Furthermore, Braxton added, the priesthood just doesn't seem to have the status it once had. When immigrants flocked to this country at the turn of the last century, positions in the church were "a way up in society, as well as a spiritual reality," Braxton said.

Sexuality is another determinant. "For many, celibacy is perceived as unhealthy, unnatural and irrelevant. It's certainly contrary to personal fulfillment," Braxton said.

Those issues combined with the perception many have that the Catholic Church is still a white racist institution mean few talented young African-Americans consider church vocations.

Both Haley and Braxton noted most of the Catholic seminaries are in predominantly white, suburban locations. Haley believes it sends a signal. "You didn't intend for us to be here," she said.

Braxton also noted, "There's a perception that a kind of male conservatism has emerged in the Catholic Church and in seminaries that is not attractive to many African-American people."

It's a complex problem well recognized by the church. When Gooch decided to tackle the issue and organize the retreat, she had the full support of all her bosses, including Archbishop Justin Rigali.

Rigali welcomed the energized audience and told it the church was united in working toward more African-American vocations. "Are the challenges great? Of course. Have we made mistakes and sins in the past? Of course," he said. "But what are we doing today? We are expressing our confidence in the grace of our Lord Jesus Christ, and we're moving forward."

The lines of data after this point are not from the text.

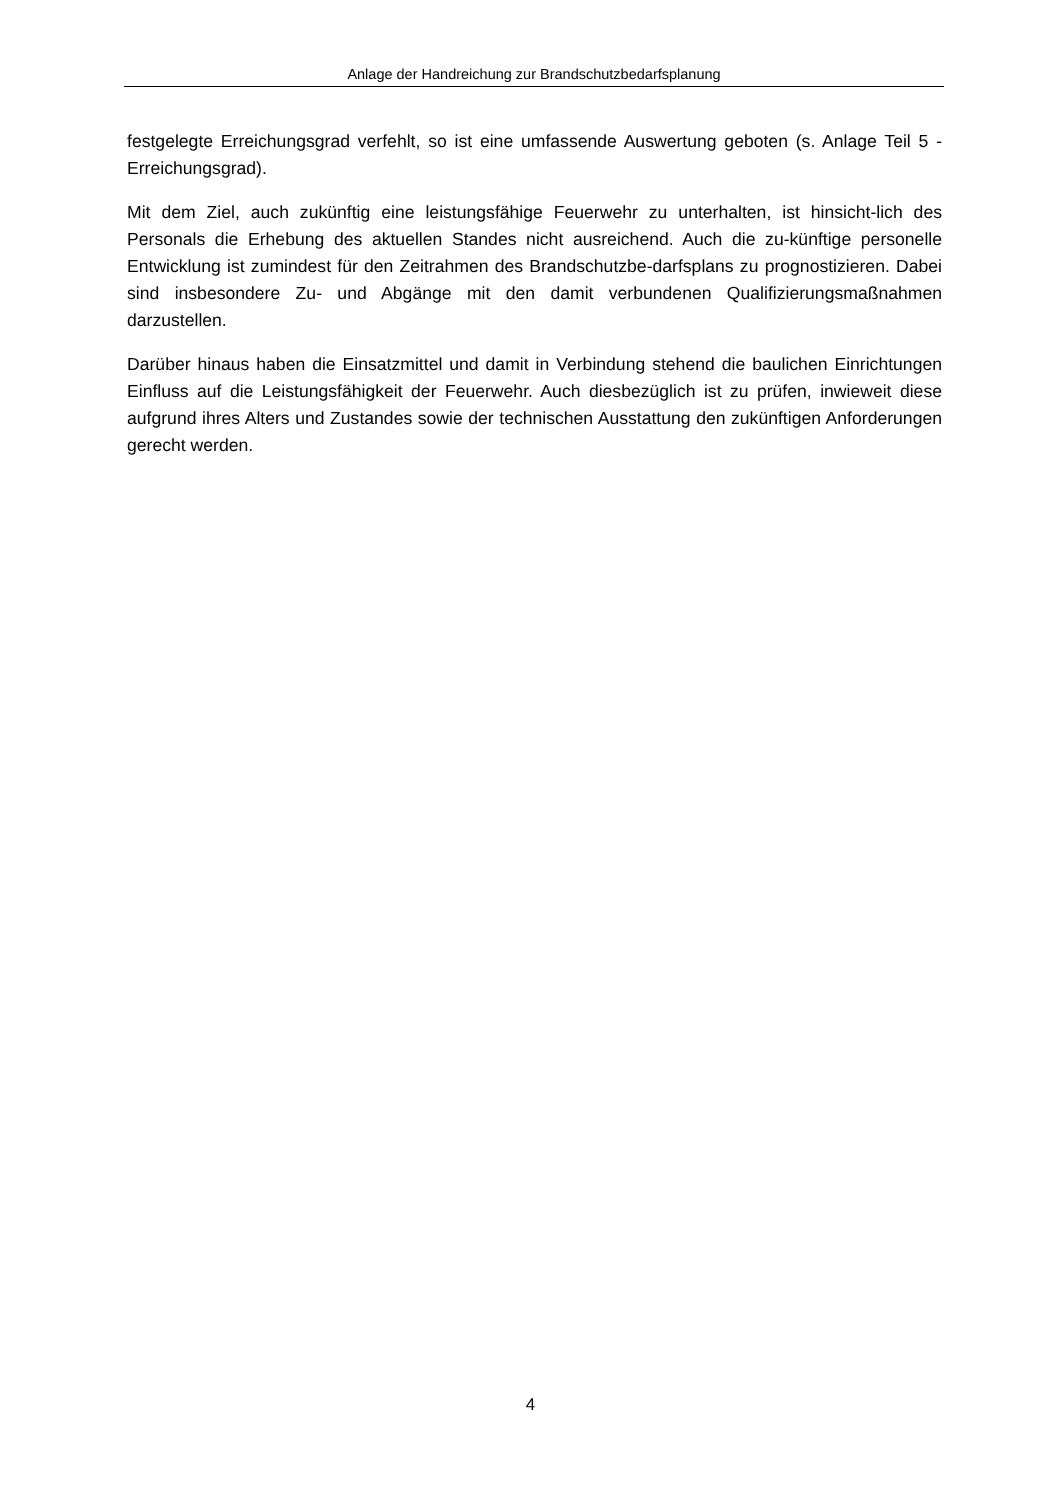Anlage der Handreichung zur Brandschutzbedarfsplanung
festgelegte Erreichungsgrad verfehlt, so ist eine umfassende Auswertung geboten (s. Anlage Teil 5 - Erreichungsgrad).
Mit dem Ziel, auch zukünftig eine leistungsfähige Feuerwehr zu unterhalten, ist hinsicht-lich des Personals die Erhebung des aktuellen Standes nicht ausreichend. Auch die zu-künftige personelle Entwicklung ist zumindest für den Zeitrahmen des Brandschutzbe-darfsplans zu prognostizieren. Dabei sind insbesondere Zu- und Abgänge mit den damit verbundenen Qualifizierungsmaßnahmen darzustellen.
Darüber hinaus haben die Einsatzmittel und damit in Verbindung stehend die baulichen Einrichtungen Einfluss auf die Leistungsfähigkeit der Feuerwehr. Auch diesbezüglich ist zu prüfen, inwieweit diese aufgrund ihres Alters und Zustandes sowie der technischen Ausstattung den zukünftigen Anforderungen gerecht werden.
4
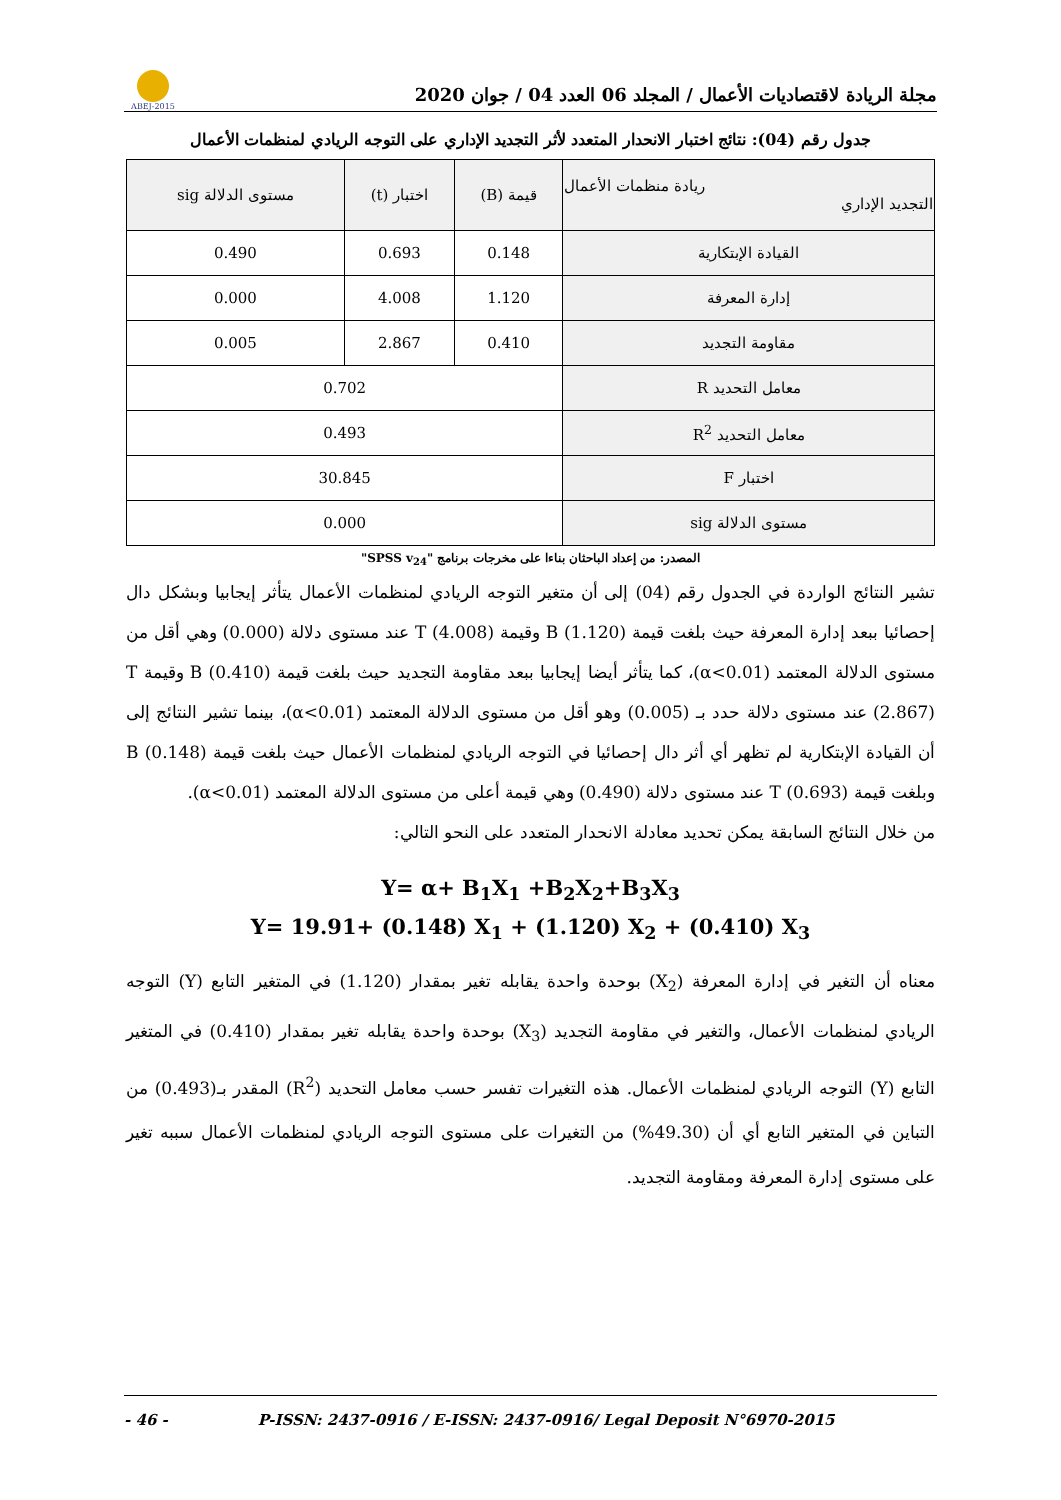ABEJ-2015
مجلة الريادة لاقتصاديات الأعمال / المجلد 06 العدد 04 / جوان 2020
جدول رقم (04): نتائج اختبار الانحدار المتعدد لأثر التجديد الإداري على التوجه الريادي لمنظمات الأعمال
| ريادة منظمات الأعمال التجديد الإداري | قيمة (B) | اختبار (t) | مستوى الدلالة sig |
| --- | --- | --- | --- |
| القيادة الإبتكارية | 0.148 | 0.693 | 0.490 |
| إدارة المعرفة | 1.120 | 4.008 | 0.000 |
| مقاومة التجديد | 0.410 | 2.867 | 0.005 |
| معامل التحديد R | 0.702 | | |
| معامل التحديد R<sup>2</sup> | 0.493 | | |
| اختبار F | 30.845 | | |
| مستوى الدلالة sig | 0.000 | | |
المصدر: من إعداد الباحثان بناءا على مخرجات برنامج "SPSS v<sub>24</sub>"
تشير النتائج الواردة في الجدول رقم (04) إلى أن متغير التوجه الريادي لمنظمات الأعمال يتأثر إيجابيا وبشكل دال إحصائيا ببعد إدارة المعرفة حيث بلغت قيمة B (1.120) وقيمة T (4.008) عند مستوى دلالة (0.000) وهي أقل من مستوى الدلالة المعتمد (α<0.01)، كما يتأثر أيضا إيجابيا ببعد مقاومة التجديد حيث بلغت قيمة B (0.410) وقيمة T (2.867) عند مستوى دلالة حدد بـ (0.005) وهو أقل من مستوى الدلالة المعتمد (α<0.01)، بينما تشير النتائج إلى أن القيادة الإبتكارية لم تظهر أي أثر دال إحصائيا في التوجه الريادي لمنظمات الأعمال حيث بلغت قيمة B (0.148) وبلغت قيمة T (0.693) عند مستوى دلالة (0.490) وهي قيمة أعلى من مستوى الدلالة المعتمد (α<0.01).
من خلال النتائج السابقة يمكن تحديد معادلة الانحدار المتعدد على النحو التالي:
Y= α+ B<sub>1</sub>X<sub>1</sub> +B<sub>2</sub>X<sub>2</sub>+B<sub>3</sub>X<sub>3</sub>
Y= 19.91+ (0.148) X<sub>1</sub> + (1.120) X<sub>2</sub> + (0.410) X<sub>3</sub>
معناه أن التغير في إدارة المعرفة (X<sub>2</sub>) بوحدة واحدة يقابله تغير بمقدار (1.120) في المتغير التابع (Y) التوجه الريادي لمنظمات الأعمال، والتغير في مقاومة التجديد (X<sub>3</sub>) بوحدة واحدة يقابله تغير بمقدار (0.410) في المتغير التابع (Y) التوجه الريادي لمنظمات الأعمال. هذه التغيرات تفسر حسب معامل التحديد (R<sup>2</sup>) المقدر بـ(0.493) من التباين في المتغير التابع أي أن (49.30%) من التغيرات على مستوى التوجه الريادي لمنظمات الأعمال سببه تغير على مستوى إدارة المعرفة ومقاومة التجديد.
- 46 - P-ISSN: 2437-0916 / E-ISSN: 2437-0916/ Legal Deposit N°6970-2015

Haley says she's been preaching about the need for more black vocations for years. She says she's tired of saying the same things. But even she admitted she was impressed by the magnitude of the retreat. "Most places haven't done anything like this," she said, "especially bringing in the archbishop and the bishop and then working on an action plan."

After remarks by Rigali, Braxton, Haley and representatives from the National Black Sisters Conference, the National Black Clergy Caucus, the National Black Catholic Seminarians Association and the National Association of Black Catholic Deacons, participants broke off into discussion groups to generate action ideas. It's Gooch's job to put together the recommendations into a formal plan.

"It's past time," Gooch said. "It's something that should have been done a very long time ago, but maybe we weren't ready for it a long time ago."